### YOUR GOAL
Beginning with the line that contains "pen holder: none", copy each subsequent line of the data below through the last one, including both ends but not the pictures.

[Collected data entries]
[Start of section]

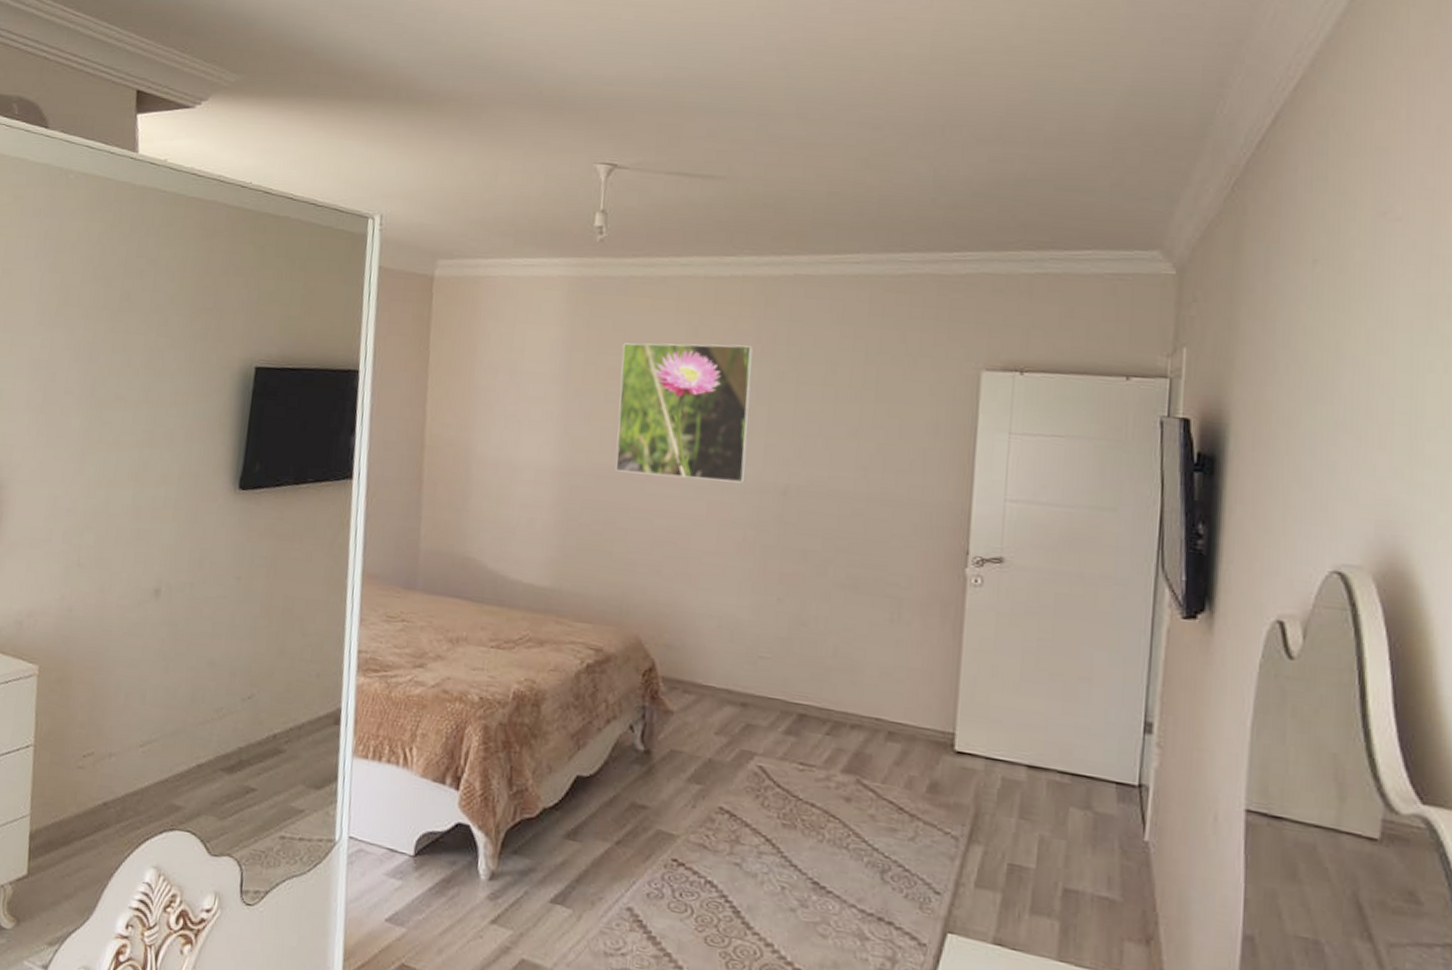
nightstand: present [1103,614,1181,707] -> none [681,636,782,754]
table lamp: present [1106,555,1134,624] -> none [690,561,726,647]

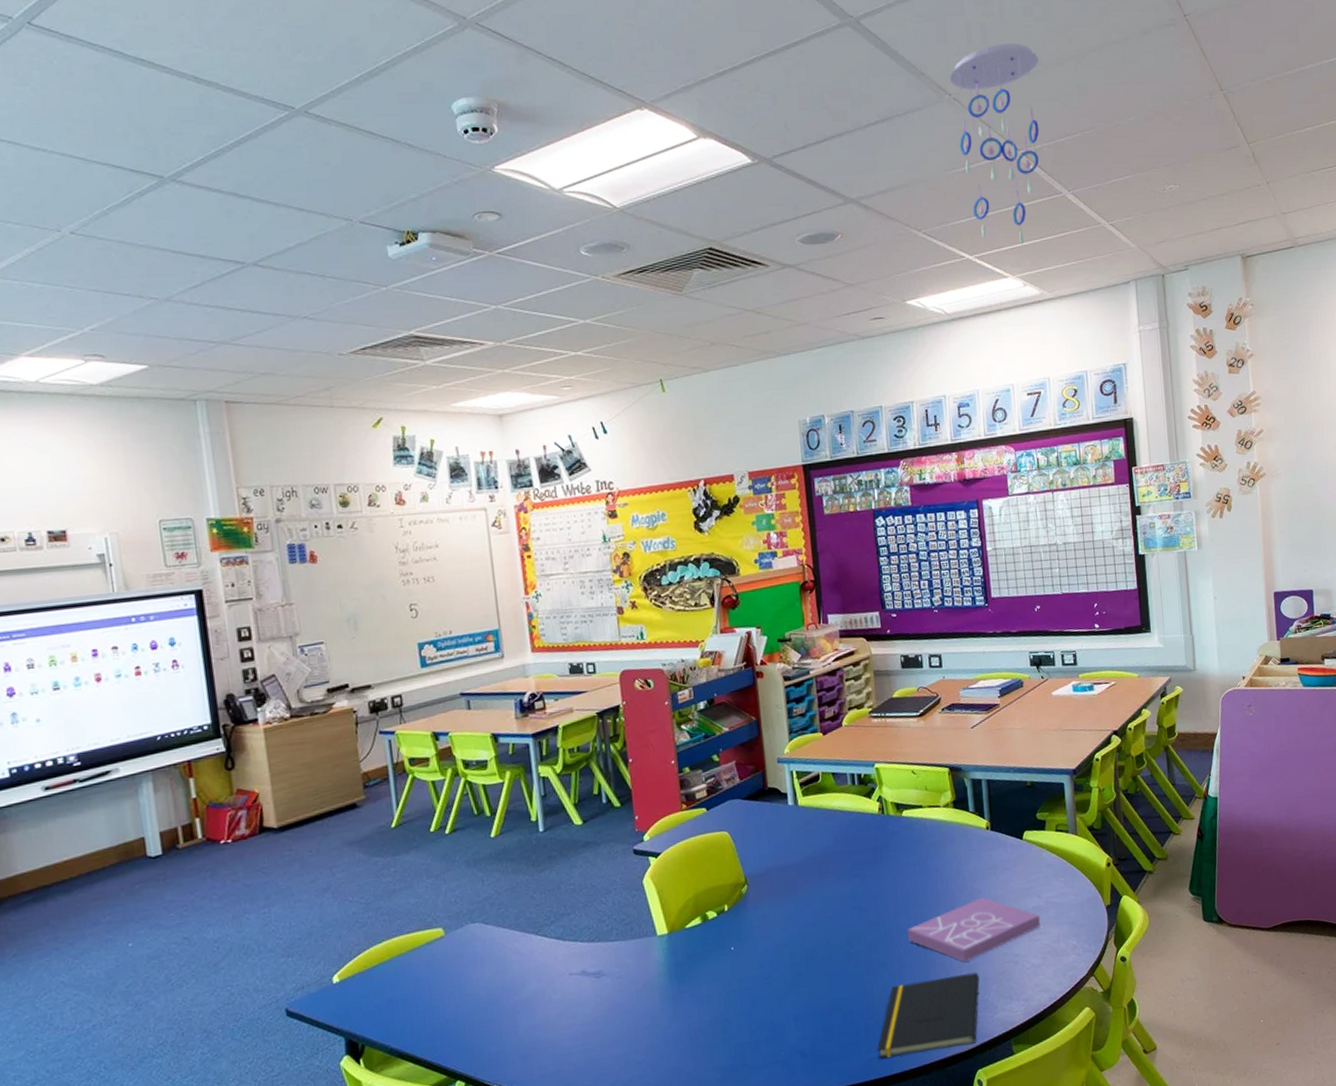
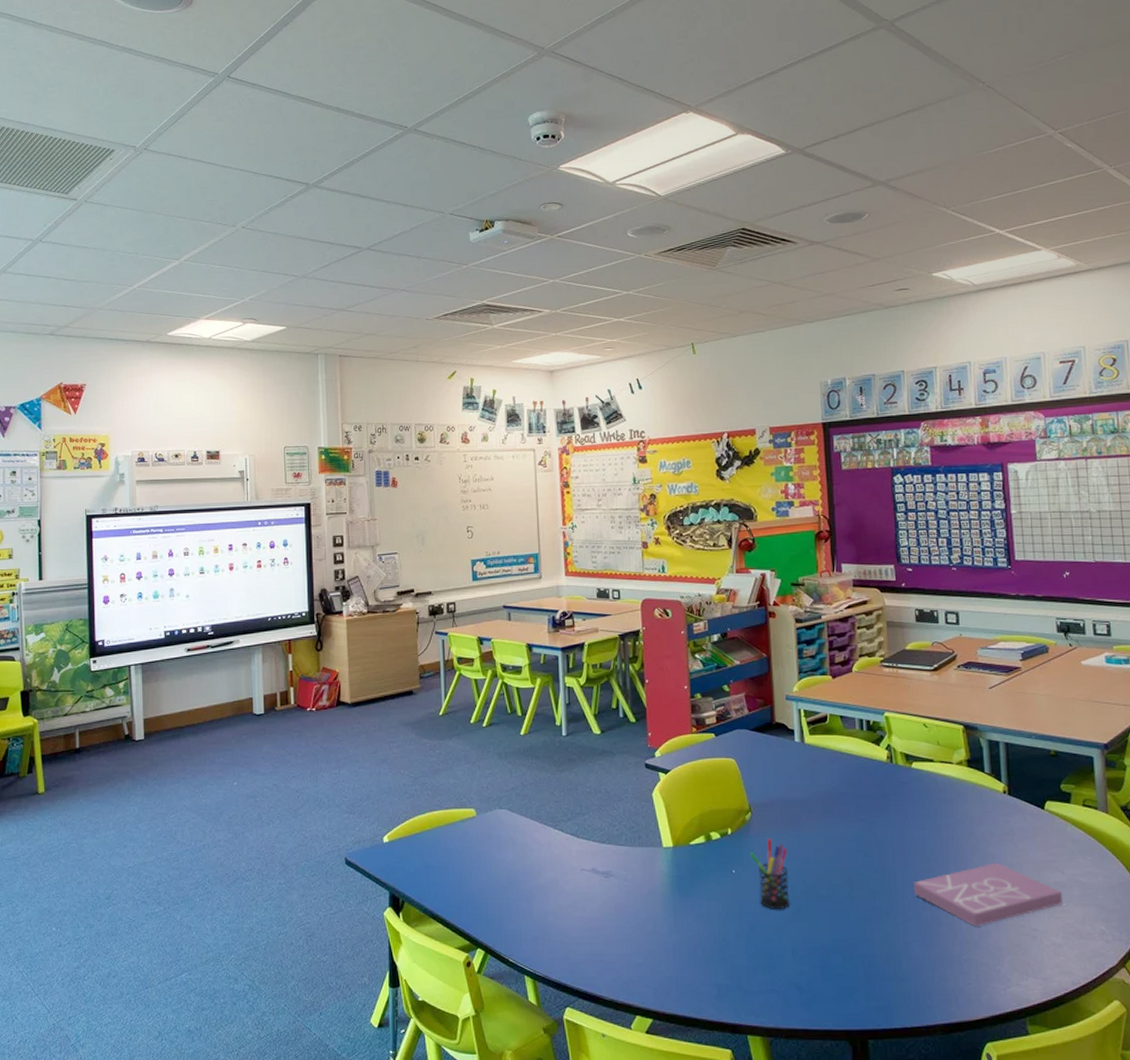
pen holder: none [748,909,791,980] -> present [750,839,791,909]
notepad: present [877,972,980,1058] -> none [876,938,992,1014]
ceiling mobile: present [949,43,1040,245] -> none [983,31,1079,219]

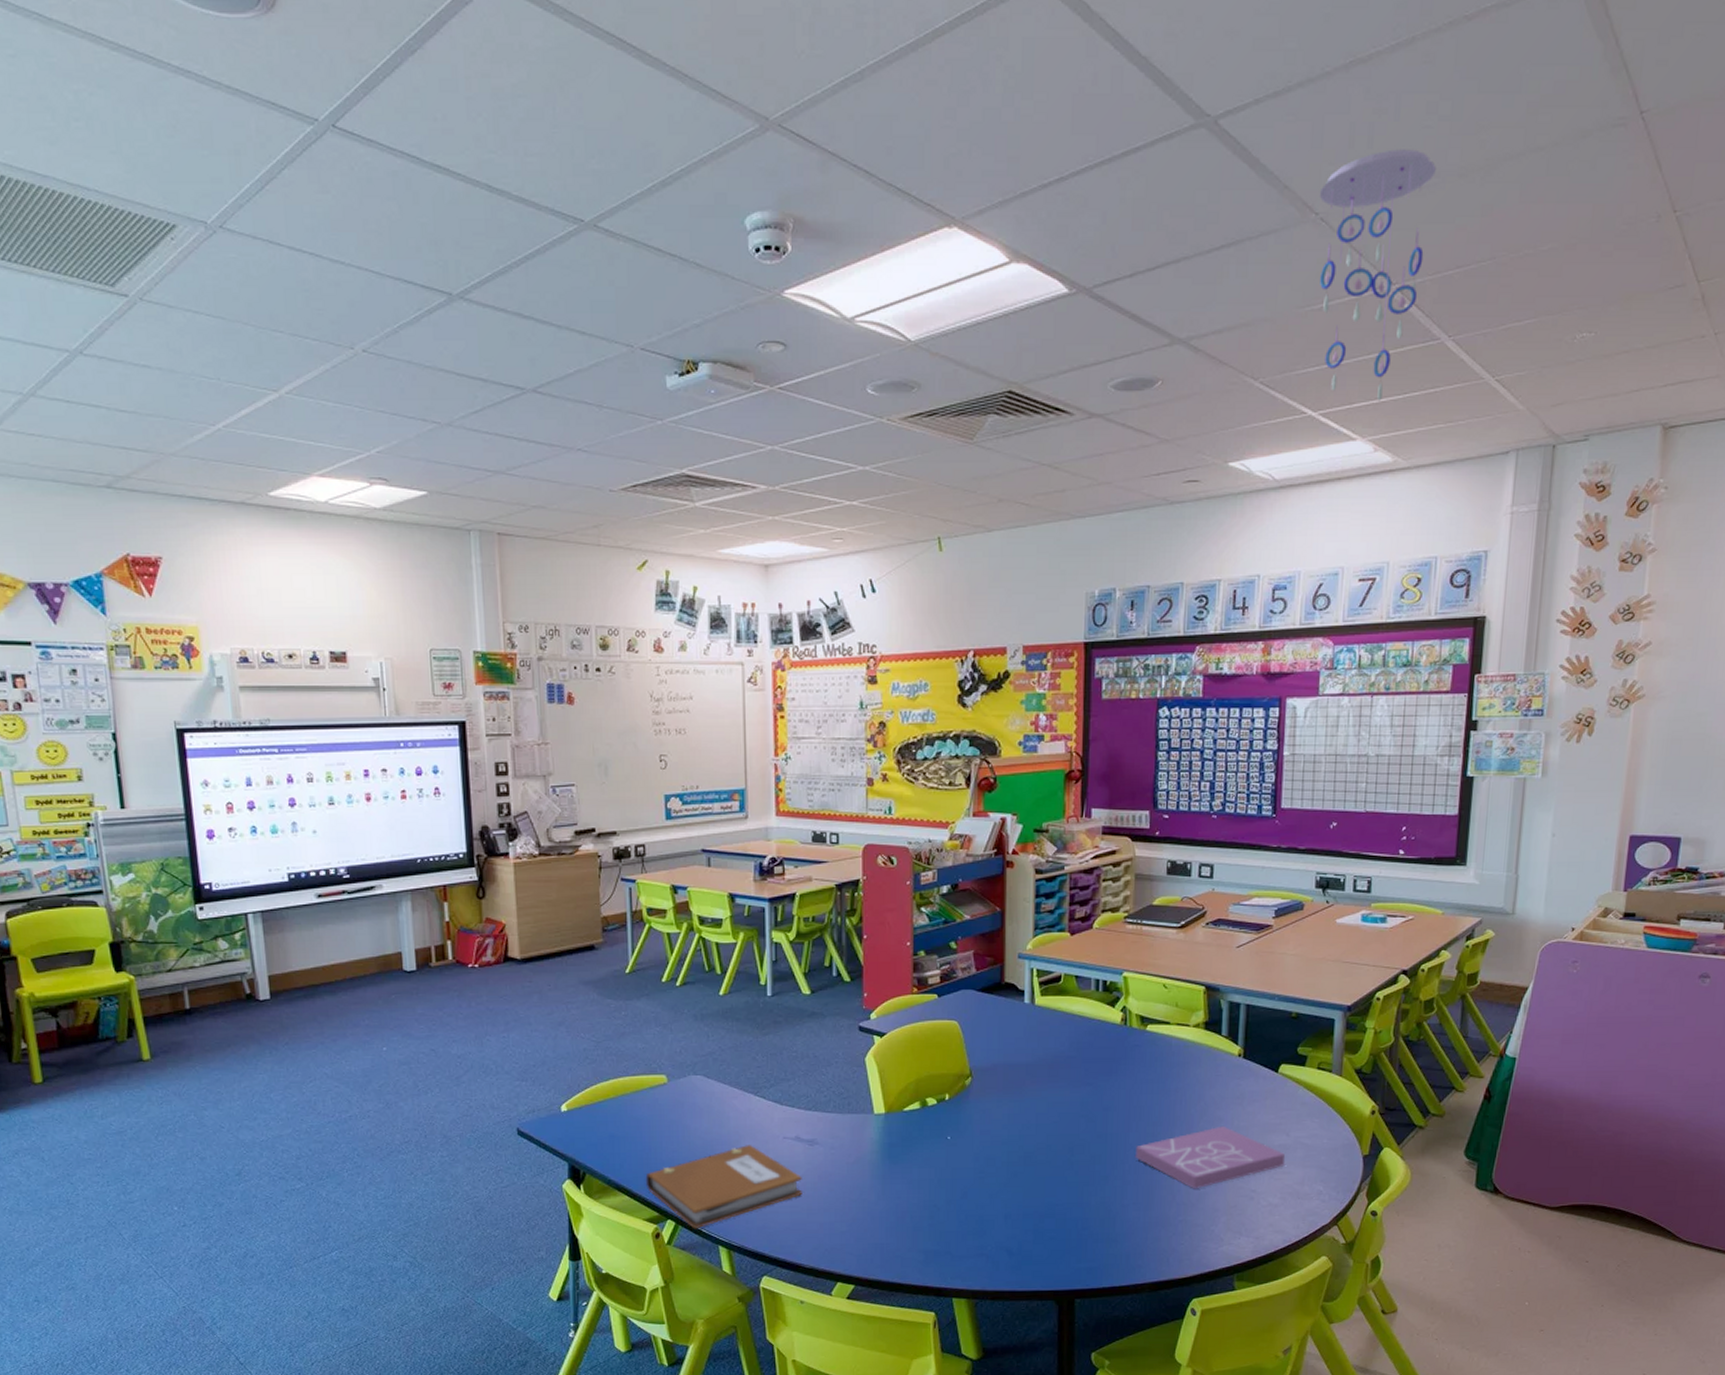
notebook: none [457,876,600,959] -> present [645,1145,802,1229]
pen holder: present [750,839,791,909] -> none [967,1104,1008,1175]
ceiling mobile: none [983,31,1079,219] -> present [1319,149,1436,401]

[End of section]

### YOUR SOLUTION
pen holder: none [748,909,791,980] -> present [750,839,791,909]
notepad: present [877,972,980,1058] -> none [876,938,992,1014]
ceiling mobile: present [949,43,1040,245] -> none [983,31,1079,219]

notebook: none [457,876,600,959] -> present [645,1145,802,1229]
pen holder: present [750,839,791,909] -> none [967,1104,1008,1175]
ceiling mobile: none [983,31,1079,219] -> present [1319,149,1436,401]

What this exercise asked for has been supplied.